** begin Data to use **
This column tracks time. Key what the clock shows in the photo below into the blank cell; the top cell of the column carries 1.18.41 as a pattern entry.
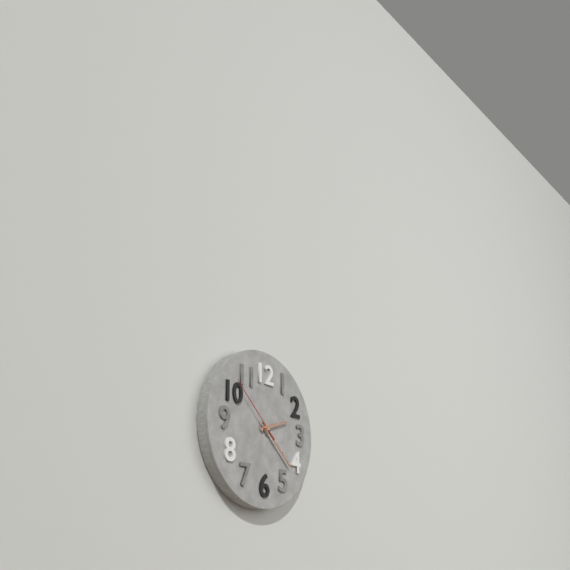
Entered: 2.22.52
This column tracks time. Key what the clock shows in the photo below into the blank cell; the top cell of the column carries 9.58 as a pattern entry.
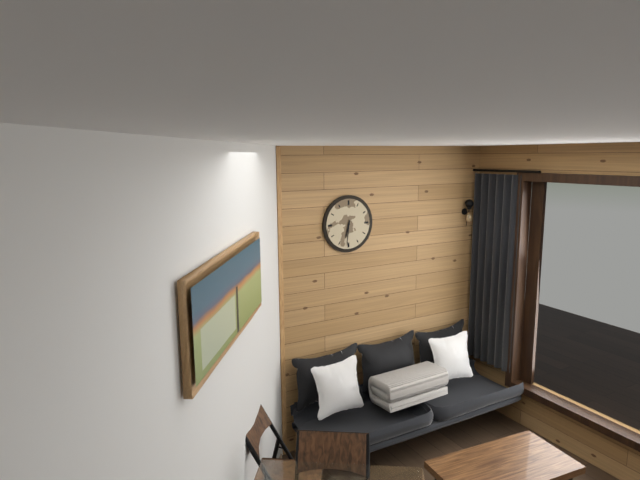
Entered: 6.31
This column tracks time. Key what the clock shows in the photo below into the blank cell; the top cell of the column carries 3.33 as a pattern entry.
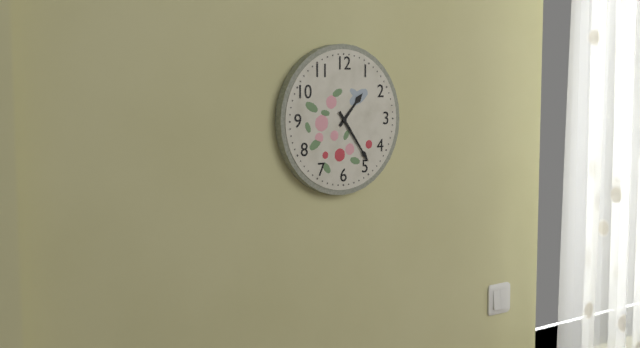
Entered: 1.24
** end Data to use **
** begin Data to use **
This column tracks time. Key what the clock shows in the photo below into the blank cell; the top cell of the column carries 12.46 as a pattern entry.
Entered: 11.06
** end Data to use **
** begin Data to use **
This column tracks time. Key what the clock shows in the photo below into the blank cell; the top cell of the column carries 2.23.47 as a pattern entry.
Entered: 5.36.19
** end Data to use **
Show each line of the listing above that contains the string "Entered".

§ Response for this exercise
Entered: 2.22.52
Entered: 6.31
Entered: 1.24
Entered: 11.06
Entered: 5.36.19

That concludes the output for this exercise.